C’est donc une approche plus centrée sur les besoins de la personne. Pour Gilles Favro, il faut vivre non pas avec son cadre de référence mais avec celui de l’autre, après avoir travaillé sur soi, se rendre apte à accepter que l’autre puisse avoir un ressenti différent.

« Dans toute situation où il y a une relation, il faut se demander : est-ce que je suis capable d’aborder la perspective de l’autre, d’inférer son cadre de référence et de prédire ses comportements afin d’adapter les miens en conséquence ? » Ce sont les compétences cognitives, émotionnelles et sensorielles qui permettent de se connecter au monde de l’autre, en reconnaissant qu’il peut penser de manière vraie ou fausse mais en acceptant qu’il ne nous appartient pas de juger.

L’exemple qui suit illustre ce processus : Deux équipes, l’une japonaise, l’autre française, travaillaient sur un projet qui était à l’arrêt à cause de dissensions fortes entre les deux cultures, avec des griefs avérés, documentés, chez chacune d’elles. Le travail de Gilles Favro consista à définir la représentation de l’autre en demandant à chaque équipe de schématiser sur une feuille la manière de travailler de l’autre équipe. Le dessin des Japonais au sujet des Français représentait le chaos, celui des Français, un carré. À partir de ce constat, il a été possible d’aller plus en profondeur pour comprendre les besoins réciproques. Les Japonais ont une tendance culturelle à discuter d’un projet autour d’une table, parfois très longuement mais jusqu’à ce qu’un consensus existe, ce qui irritait les Français qui ont tendance à démarrer tout de suite le projet, à avancer par étapes, quitte à être bloqués et à revenir en arrière, souvent sous les ordres d’un leader, ce qui exaspérait les Japonais.

Dans les représentations émotionnelles, il y avait de la colère, légitime au regard de chacune des perspectives qui relèvent de la culture. Les Japonais nous cachent des choses, pensaient les Français. Côté japonais, colère et frustration face à l’arrogance, la demande des comptes et surtout l’individualisme. Il a donc fallu travailler sur ce qui rapprochait les équipes, prêter attention à la sensibilité émotionnelle de l’autre, adapter les comportements en respectant le vis-à-vis, s’ouvrir au collectif, avancer au rythme général de deux équipes en considérant celui de chacune. Côté japonais, le travail a aussi porté sur l’expression des ressentis, puisqu’un Japonais, même dans une grosse colère, ne dit ni ne montre son émotion. Cela a porté ses fruits en quelques séances, lorsque chaque groupe a pris conscience que tous poursuivaient le même objectif.

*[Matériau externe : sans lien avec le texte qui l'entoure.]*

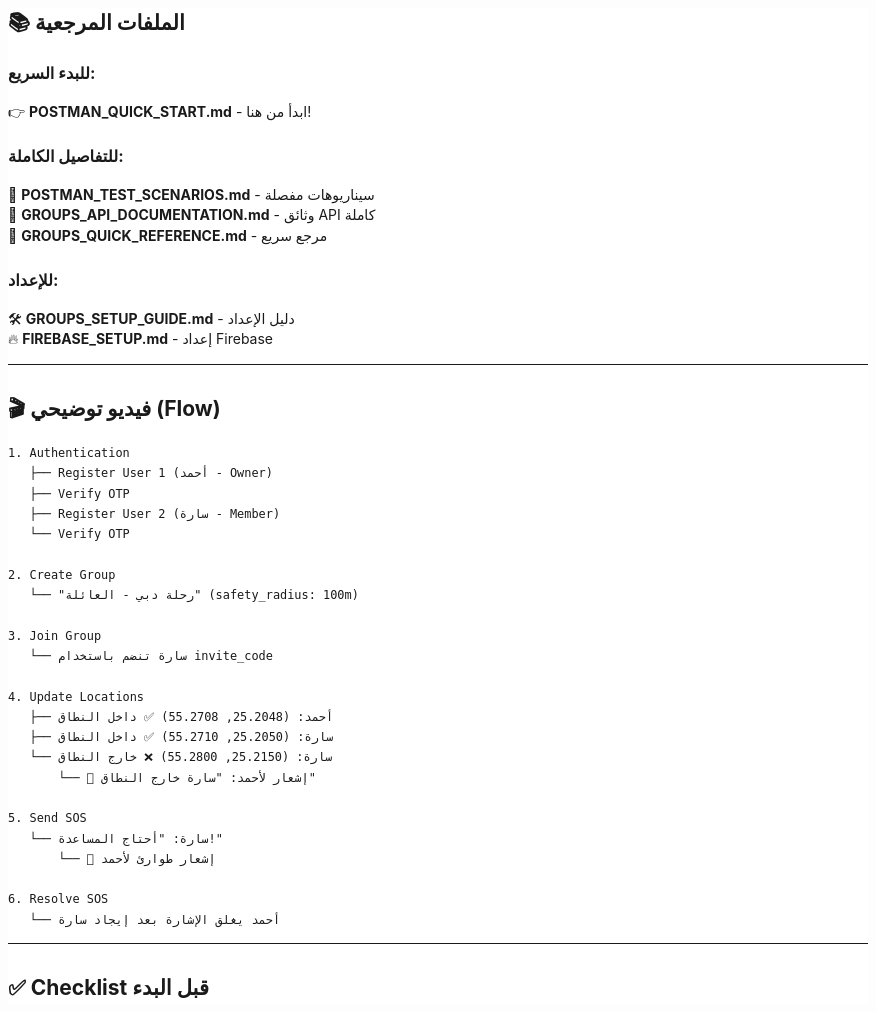 
## 📚 الملفات المرجعية

### للبدء السريع:
👉 **POSTMAN_QUICK_START.md** - ابدأ من هنا!

### للتفاصيل الكاملة:
📘 **POSTMAN_TEST_SCENARIOS.md** - سيناريوهات مفصلة  
📙 **GROUPS_API_DOCUMENTATION.md** - وثائق API كاملة  
📕 **GROUPS_QUICK_REFERENCE.md** - مرجع سريع

### للإعداد:
🛠️ **GROUPS_SETUP_GUIDE.md** - دليل الإعداد  
🔥 **FIREBASE_SETUP.md** - إعداد Firebase

---

## 🎬 فيديو توضيحي (Flow)

```
1. Authentication
   ├── Register User 1 (أحمد - Owner)
   ├── Verify OTP
   ├── Register User 2 (سارة - Member)
   └── Verify OTP

2. Create Group
   └── "رحلة دبي - العائلة" (safety_radius: 100m)

3. Join Group
   └── سارة تنضم باستخدام invite_code

4. Update Locations
   ├── أحمد: (25.2048, 55.2708) ✅ داخل النطاق
   ├── سارة: (25.2050, 55.2710) ✅ داخل النطاق
   └── سارة: (25.2150, 55.2800) ❌ خارج النطاق
       └── 🔔 إشعار لأحمد: "سارة خارج النطاق"

5. Send SOS
   └── سارة: "أحتاج المساعدة!"
       └── 🚨 إشعار طوارئ لأحمد

6. Resolve SOS
   └── أحمد يغلق الإشارة بعد إيجاد سارة
```

---

## ✅ Checklist قبل البدء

« Les comportements observables nous permettent de comprendre ce qui se passe quelle que soit la nationalité : la posture, la manière de respirer, l’expression de la colère… l’ensemble des comportements somatiques, les émotions transmises par le corps. Les patterns comportementaux sont semblables quelle que soit la nationalité, conclut Gilles Favro, cette dimension concerne également les habitants d’un même pays, mais d’origines différentes. »

Et, lorsque nous comparons la létalité de la Covid pays par pays, nous observons que l’Extrême-Orient enregistre des taux parmi les plus bas du monde. C’est le cas de la Corée du Sud, du Japon, de Taiwan, Hong Kong, Singapour et de la Chine, dans une moindre mesure.  « C’est le résultat de choix scientifiques et politiques efficients, précise Gilles Favro. Ces pays ont une forte culture du risque et une culture des épidémies héritée notamment du SRAS en 2003 et du MERS en 2012 ». Les stratégies mises en œuvre par les gouvernements ont été efficaces et appliquées sans délai – notamment une politique de dépistage massive permettant d’isoler et de prendre en charge le plus rapidement les porteurs de virus, accompagnée d’une utilisation de la technologie pour le traçage numérique des cas contacts. À cela s’ajoutent le civisme de la population et une culture du respect des règles collectives des mesures barrières, qui ne sont strictement pas les mêmes que celles des pays occidentaux. Dans les sociétés asiatiques, dans lesquelles le groupe prime sur l’individu, on porte ainsi un masque lorsque l’on se sent constituer un danger pour les autres, par exemple lorsqu’on est enrhumé, etc.

Votre origine, vos particularismes, ont donc une influence majeure sur votre sens profond de la relation.